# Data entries
========================================

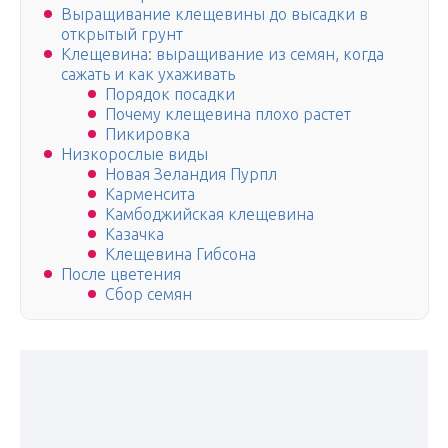
Выращивание клещевины до высадки в
открытый грунт
Клещевина: выращивание из семян, когда
сажать и как ухаживать
Порядок посадки
Почему клещевина плохо растет
Пикировка
Низкорослые виды
Новая Зеландия Пурпл
Карменсита
Камбоджийская клещевина
Казачка
Клещевина Гибсона
После цветения
Сбор семян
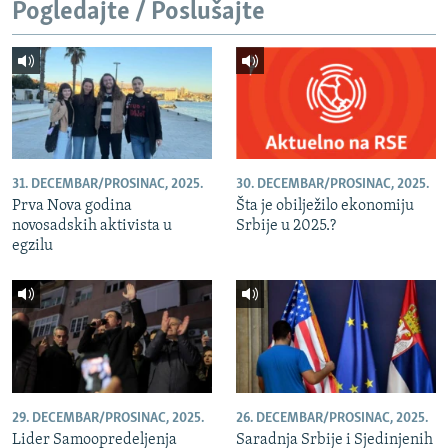
Pogledajte / Poslušajte
31. DECEMBAR/PROSINAC, 2025.
30. DECEMBAR/PROSINAC, 2025.
Prva Nova godina
Šta je obilježilo ekonomiju
novosadskih aktivista u
Srbije u 2025.?
egzilu
29. DECEMBAR/PROSINAC, 2025.
26. DECEMBAR/PROSINAC, 2025.
Lider Samoopredeljenja
Saradnja Srbije i Sjedinjenih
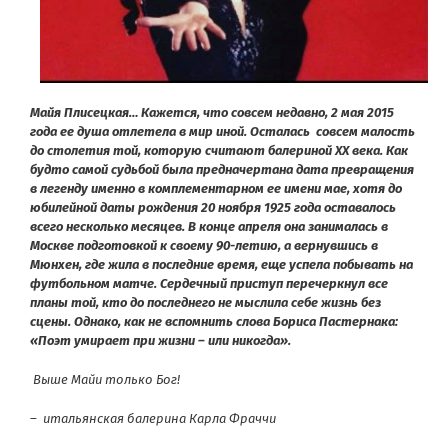
Майя Плисецкая… Кажется, что совсем недавно, 2 мая 2015
года ее душа отлетела в мир иной. Осталась
совсем малость
до столетия той, которую считают балериной ХХ века. Как
будто самой судьбой была предначертана дата превращения
в легенду именно в комплементарном ее имени мае, хотя до
юбилейной даты рождения 20 ноября 1925 года оставалось
всего несколько месяцев. В конце апреля она занималась в
Москве подготовкой к своему 90-летию, а вернувшись в
Мюнхен, где жила в последние время, еще успела побывать на
футбольном матче. Сердечный приступ перечеркнул все
планы той, кто до последнего не мыслила себе жизнь без
сцены. Однако, как не вспомнить слова Бориса Пастернака:
«Поэт умирает при жизни – или никогда».
Выше Майи только Бог!
– итальянская балерина
Карла Фраччи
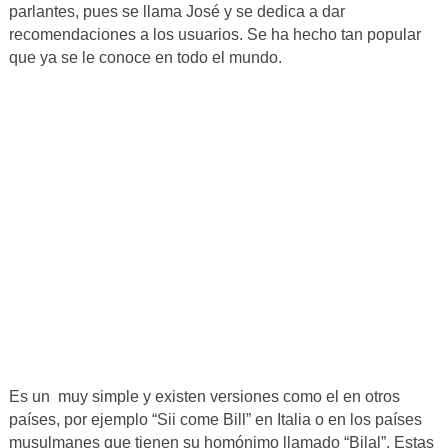
parlantes, pues se llama José y se dedica a dar
recomendaciones a los usuarios. Se ha hecho tan popular
que ya se le conoce en todo el mundo.
Es un muy simple y existen versiones como el en otros
países, por ejemplo “Sii come Bill” en Italia o en los países
musulmanes que tienen su homónimo llamado “Bilal”. Estas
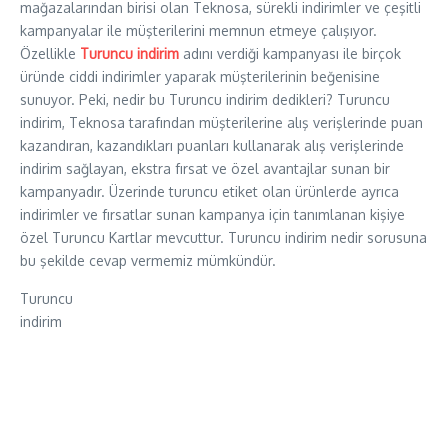
mağazalarından birisi olan Teknosa, sürekli indirimler ve çeşitli
kampanyalar ile müşterilerini memnun etmeye çalışıyor.
Özellikle
Turuncu indirim
adını verdiği kampanyası ile birçok
üründe ciddi indirimler yaparak müşterilerinin beğenisine
sunuyor. Peki, nedir bu Turuncu indirim dedikleri? Turuncu
indirim, Teknosa tarafından müşterilerine alış verişlerinde puan
kazandıran, kazandıkları puanları kullanarak alış verişlerinde
indirim sağlayan, ekstra fırsat ve özel avantajlar sunan bir
kampanyadır. Üzerinde turuncu etiket olan ürünlerde ayrıca
indirimler ve fırsatlar sunan kampanya için tanımlanan kişiye
özel Turuncu Kartlar mevcuttur. Turuncu indirim nedir sorusuna
bu şekilde cevap vermemiz mümkündür.
Turuncu
indirim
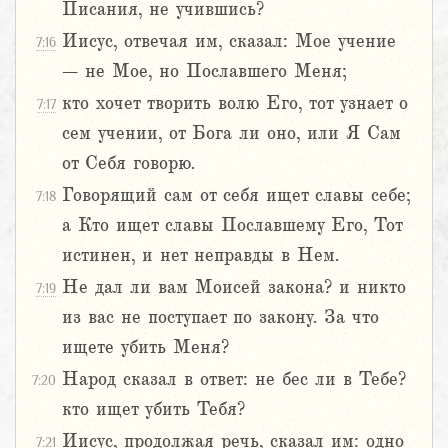
Писания, не учившись?
Иисус, отвечая им, сказал: Мое учение
7:16
– не Мое, но Пославшего Меня;
кто хочет творить волю Его, тот узнает о
7:17
сем учении, от Бога ли оно, или Я Сам
от Себя говорю.
Говорящий сам от себя ищет славы себе;
7:18
а Кто ищет славы Пославшему Его, Тот
истинен, и нет неправды в Нем.
Не дал ли вам Моисей закона? и никто
7:19
из вас не поступает по закону. За что
ищете убить Меня?
Народ сказал в ответ: не бес ли в Тебе?
7:20
кто ищет убить Тебя?
Иисус, продолжая речь, сказал им: одно
7:21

========================================

# EXERCISE
What you return should be exactly the lines above, starting at the one with "mağazalarından birisi olan" and ending at the one with "indirim, Teknosa tarafından", and nothing else.

# THE ANSWER
mağazalarından birisi olan Teknosa, sürekli indirimler ve çeşitli
kampanyalar ile müşterilerini memnun etmeye çalışıyor.
Özellikle
Turuncu indirim
adını verdiği kampanyası ile birçok
üründe ciddi indirimler yaparak müşterilerinin beğenisine
sunuyor. Peki, nedir bu Turuncu indirim dedikleri? Turuncu
indirim, Teknosa tarafından müşterilerine alış verişlerinde puan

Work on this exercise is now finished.